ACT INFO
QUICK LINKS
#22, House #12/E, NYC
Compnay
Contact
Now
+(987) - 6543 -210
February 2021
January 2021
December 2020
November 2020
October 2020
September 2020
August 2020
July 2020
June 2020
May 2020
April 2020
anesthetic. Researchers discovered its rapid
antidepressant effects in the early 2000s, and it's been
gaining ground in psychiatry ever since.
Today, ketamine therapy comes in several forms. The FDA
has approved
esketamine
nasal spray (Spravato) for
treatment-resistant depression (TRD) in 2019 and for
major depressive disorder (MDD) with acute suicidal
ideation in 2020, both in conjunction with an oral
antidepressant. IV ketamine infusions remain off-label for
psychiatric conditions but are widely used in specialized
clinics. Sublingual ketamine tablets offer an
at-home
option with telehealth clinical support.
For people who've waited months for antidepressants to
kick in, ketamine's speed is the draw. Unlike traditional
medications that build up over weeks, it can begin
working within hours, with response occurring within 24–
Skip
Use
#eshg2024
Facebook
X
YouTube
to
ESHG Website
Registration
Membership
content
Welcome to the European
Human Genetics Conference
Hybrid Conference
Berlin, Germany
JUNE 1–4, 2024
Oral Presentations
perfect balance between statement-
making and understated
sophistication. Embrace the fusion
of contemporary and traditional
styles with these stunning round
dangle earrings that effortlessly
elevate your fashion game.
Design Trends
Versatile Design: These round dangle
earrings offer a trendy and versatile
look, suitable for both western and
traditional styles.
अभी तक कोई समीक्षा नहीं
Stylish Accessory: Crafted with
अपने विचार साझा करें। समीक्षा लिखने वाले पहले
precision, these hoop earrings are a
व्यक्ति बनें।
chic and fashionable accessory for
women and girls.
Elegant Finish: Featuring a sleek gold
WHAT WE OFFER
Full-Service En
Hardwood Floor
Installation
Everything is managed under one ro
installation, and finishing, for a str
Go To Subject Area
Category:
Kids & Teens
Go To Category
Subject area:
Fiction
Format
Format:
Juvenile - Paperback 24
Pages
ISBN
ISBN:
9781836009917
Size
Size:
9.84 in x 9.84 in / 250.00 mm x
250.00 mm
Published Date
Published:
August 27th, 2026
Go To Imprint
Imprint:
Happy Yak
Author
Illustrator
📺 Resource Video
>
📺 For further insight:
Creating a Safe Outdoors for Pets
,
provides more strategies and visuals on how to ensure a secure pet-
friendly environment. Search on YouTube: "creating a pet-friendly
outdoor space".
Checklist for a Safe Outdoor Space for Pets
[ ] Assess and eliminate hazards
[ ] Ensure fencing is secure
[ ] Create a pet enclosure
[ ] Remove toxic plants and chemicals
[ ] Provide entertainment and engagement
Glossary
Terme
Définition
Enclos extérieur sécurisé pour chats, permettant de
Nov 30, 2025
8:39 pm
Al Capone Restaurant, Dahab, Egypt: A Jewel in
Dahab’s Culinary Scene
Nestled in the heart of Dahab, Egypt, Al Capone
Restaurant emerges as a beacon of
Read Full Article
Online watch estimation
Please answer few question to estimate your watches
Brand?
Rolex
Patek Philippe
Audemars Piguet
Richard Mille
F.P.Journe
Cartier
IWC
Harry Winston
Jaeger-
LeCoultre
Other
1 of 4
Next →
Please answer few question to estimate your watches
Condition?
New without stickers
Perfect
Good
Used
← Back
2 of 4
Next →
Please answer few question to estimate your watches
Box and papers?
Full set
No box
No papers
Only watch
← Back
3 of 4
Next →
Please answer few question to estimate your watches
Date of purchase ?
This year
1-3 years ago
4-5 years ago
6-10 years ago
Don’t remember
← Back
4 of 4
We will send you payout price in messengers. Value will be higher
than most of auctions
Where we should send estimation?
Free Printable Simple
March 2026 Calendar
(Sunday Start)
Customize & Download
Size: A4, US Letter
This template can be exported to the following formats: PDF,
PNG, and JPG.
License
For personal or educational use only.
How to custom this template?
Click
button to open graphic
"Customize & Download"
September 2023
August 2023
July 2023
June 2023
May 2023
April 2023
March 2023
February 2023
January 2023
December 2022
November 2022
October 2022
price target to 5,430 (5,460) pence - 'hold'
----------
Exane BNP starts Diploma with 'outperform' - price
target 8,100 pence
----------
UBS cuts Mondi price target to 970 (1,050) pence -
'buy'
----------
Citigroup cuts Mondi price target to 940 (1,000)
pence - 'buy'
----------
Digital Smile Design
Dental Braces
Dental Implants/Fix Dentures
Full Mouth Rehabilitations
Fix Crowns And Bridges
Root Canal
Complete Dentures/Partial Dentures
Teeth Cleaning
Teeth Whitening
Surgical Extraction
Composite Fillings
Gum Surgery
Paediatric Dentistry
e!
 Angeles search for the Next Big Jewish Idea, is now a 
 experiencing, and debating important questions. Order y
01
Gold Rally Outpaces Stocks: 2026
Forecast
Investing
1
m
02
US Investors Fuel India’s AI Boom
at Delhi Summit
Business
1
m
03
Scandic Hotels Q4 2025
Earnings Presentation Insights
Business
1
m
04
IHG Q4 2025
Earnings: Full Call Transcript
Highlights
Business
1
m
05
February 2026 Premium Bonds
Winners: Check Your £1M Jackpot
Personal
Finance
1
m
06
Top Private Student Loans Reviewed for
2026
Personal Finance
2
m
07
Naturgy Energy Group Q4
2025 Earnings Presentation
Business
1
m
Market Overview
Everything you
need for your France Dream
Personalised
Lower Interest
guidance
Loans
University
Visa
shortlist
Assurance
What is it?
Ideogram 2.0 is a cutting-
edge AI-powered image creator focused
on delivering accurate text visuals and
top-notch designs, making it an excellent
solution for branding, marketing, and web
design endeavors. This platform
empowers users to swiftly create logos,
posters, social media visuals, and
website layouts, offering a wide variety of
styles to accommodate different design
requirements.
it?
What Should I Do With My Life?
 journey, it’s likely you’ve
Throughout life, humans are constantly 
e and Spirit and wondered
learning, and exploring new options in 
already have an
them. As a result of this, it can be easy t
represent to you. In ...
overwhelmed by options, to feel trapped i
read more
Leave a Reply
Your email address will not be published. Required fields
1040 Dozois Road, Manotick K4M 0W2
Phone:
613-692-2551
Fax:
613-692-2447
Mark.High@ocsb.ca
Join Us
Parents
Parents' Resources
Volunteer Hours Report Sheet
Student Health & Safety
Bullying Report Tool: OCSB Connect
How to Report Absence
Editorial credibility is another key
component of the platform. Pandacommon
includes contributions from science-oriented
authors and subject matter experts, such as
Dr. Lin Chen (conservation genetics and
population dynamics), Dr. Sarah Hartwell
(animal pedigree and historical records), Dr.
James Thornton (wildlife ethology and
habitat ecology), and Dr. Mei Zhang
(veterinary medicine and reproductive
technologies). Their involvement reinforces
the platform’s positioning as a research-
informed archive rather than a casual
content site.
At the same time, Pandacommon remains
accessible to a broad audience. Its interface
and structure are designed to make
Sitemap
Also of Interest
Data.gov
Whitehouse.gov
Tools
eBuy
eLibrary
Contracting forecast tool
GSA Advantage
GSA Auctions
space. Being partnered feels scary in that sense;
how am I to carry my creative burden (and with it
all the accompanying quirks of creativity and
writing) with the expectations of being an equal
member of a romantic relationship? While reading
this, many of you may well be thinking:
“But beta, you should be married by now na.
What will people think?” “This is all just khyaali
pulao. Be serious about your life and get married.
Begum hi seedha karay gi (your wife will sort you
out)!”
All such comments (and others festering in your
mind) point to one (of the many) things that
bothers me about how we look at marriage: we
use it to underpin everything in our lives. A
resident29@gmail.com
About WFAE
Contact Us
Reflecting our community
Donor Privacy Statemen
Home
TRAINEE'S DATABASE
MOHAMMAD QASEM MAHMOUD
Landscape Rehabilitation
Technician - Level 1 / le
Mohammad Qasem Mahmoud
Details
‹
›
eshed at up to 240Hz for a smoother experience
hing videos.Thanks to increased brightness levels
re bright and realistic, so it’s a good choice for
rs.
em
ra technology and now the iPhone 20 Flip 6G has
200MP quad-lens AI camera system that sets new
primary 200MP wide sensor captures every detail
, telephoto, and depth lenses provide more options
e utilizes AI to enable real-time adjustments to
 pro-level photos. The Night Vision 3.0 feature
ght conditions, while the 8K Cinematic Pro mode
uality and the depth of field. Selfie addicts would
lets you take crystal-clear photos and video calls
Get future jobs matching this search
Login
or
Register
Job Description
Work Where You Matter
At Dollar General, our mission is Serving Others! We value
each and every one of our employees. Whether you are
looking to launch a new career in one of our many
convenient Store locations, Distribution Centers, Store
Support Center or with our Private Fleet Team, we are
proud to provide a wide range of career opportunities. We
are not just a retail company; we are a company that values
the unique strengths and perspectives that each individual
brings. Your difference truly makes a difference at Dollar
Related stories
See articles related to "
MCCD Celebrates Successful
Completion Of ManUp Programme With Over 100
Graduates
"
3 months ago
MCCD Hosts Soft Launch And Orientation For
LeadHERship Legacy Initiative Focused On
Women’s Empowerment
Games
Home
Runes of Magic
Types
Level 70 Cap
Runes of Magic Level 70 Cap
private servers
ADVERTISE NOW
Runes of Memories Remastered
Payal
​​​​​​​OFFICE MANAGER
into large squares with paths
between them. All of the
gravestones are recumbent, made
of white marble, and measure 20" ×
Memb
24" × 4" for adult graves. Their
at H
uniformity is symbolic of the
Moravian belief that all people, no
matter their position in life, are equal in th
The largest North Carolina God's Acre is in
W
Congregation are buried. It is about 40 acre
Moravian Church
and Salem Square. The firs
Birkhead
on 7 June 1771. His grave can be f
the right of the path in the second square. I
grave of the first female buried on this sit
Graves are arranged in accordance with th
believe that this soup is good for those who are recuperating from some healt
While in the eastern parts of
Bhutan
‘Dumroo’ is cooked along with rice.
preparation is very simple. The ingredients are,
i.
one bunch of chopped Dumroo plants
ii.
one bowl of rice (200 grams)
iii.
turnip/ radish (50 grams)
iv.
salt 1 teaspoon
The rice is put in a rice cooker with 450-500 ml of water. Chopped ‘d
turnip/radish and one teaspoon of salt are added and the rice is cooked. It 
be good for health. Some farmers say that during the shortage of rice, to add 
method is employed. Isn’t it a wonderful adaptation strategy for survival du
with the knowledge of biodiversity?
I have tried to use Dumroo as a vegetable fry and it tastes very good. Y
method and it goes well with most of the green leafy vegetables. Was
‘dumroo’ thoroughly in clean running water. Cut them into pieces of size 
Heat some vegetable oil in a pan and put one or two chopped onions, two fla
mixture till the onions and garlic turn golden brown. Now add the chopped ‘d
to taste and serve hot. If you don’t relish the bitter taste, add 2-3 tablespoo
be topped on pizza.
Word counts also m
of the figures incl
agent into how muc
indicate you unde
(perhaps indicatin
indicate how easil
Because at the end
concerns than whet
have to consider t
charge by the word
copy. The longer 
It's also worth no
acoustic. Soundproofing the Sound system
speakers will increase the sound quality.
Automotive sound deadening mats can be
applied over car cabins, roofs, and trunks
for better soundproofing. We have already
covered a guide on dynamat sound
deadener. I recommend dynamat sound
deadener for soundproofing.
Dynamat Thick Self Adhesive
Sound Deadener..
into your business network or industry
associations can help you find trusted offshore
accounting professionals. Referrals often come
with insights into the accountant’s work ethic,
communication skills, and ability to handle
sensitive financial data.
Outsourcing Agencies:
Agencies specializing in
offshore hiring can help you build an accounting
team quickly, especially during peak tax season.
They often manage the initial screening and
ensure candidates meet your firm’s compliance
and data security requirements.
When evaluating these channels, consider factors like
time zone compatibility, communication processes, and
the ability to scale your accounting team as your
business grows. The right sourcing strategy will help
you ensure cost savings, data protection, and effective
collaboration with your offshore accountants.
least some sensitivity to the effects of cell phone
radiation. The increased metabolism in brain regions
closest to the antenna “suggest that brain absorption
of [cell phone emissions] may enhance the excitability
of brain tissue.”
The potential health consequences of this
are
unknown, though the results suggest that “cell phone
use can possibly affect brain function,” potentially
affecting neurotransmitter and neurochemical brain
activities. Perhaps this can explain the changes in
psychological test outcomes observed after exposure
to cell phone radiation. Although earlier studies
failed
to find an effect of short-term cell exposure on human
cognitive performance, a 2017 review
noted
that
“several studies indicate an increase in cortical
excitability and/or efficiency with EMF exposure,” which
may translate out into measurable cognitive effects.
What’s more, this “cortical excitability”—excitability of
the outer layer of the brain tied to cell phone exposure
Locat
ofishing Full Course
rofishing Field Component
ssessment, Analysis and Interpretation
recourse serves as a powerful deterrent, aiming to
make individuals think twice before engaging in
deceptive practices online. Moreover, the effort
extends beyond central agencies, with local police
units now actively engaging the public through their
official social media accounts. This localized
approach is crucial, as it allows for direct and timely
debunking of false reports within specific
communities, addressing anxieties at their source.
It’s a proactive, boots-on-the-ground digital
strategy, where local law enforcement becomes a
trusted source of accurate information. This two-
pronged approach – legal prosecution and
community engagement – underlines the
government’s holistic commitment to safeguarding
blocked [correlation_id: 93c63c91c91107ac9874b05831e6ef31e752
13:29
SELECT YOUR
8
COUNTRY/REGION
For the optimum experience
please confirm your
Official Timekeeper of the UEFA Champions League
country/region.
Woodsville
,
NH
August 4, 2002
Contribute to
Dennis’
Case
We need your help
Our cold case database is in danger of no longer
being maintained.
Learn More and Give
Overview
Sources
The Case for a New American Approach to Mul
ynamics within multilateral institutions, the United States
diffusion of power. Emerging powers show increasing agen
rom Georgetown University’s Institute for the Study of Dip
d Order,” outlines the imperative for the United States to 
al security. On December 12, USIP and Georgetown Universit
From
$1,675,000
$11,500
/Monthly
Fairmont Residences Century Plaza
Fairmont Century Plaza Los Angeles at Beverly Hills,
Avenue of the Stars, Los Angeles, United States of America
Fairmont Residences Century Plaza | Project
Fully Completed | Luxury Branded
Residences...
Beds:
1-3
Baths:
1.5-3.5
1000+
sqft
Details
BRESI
+===+
(EXERCISE DESCRIPTION): Quote exactly the lines running from the start of the listing above through the line where "major depressive disorder" is found, and output no other lines.

(SOLUTION):
ACT INFO
QUICK LINKS
#22, House #12/E, NYC
Compnay
Contact
Now
+(987) - 6543 -210
February 2021
January 2021
December 2020
November 2020
October 2020
September 2020
August 2020
July 2020
June 2020
May 2020
April 2020
anesthetic. Researchers discovered its rapid
antidepressant effects in the early 2000s, and it's been
gaining ground in psychiatry ever since.
Today, ketamine therapy comes in several forms. The FDA
has approved
esketamine
nasal spray (Spravato) for
treatment-resistant depression (TRD) in 2019 and for
major depressive disorder (MDD) with acute suicidal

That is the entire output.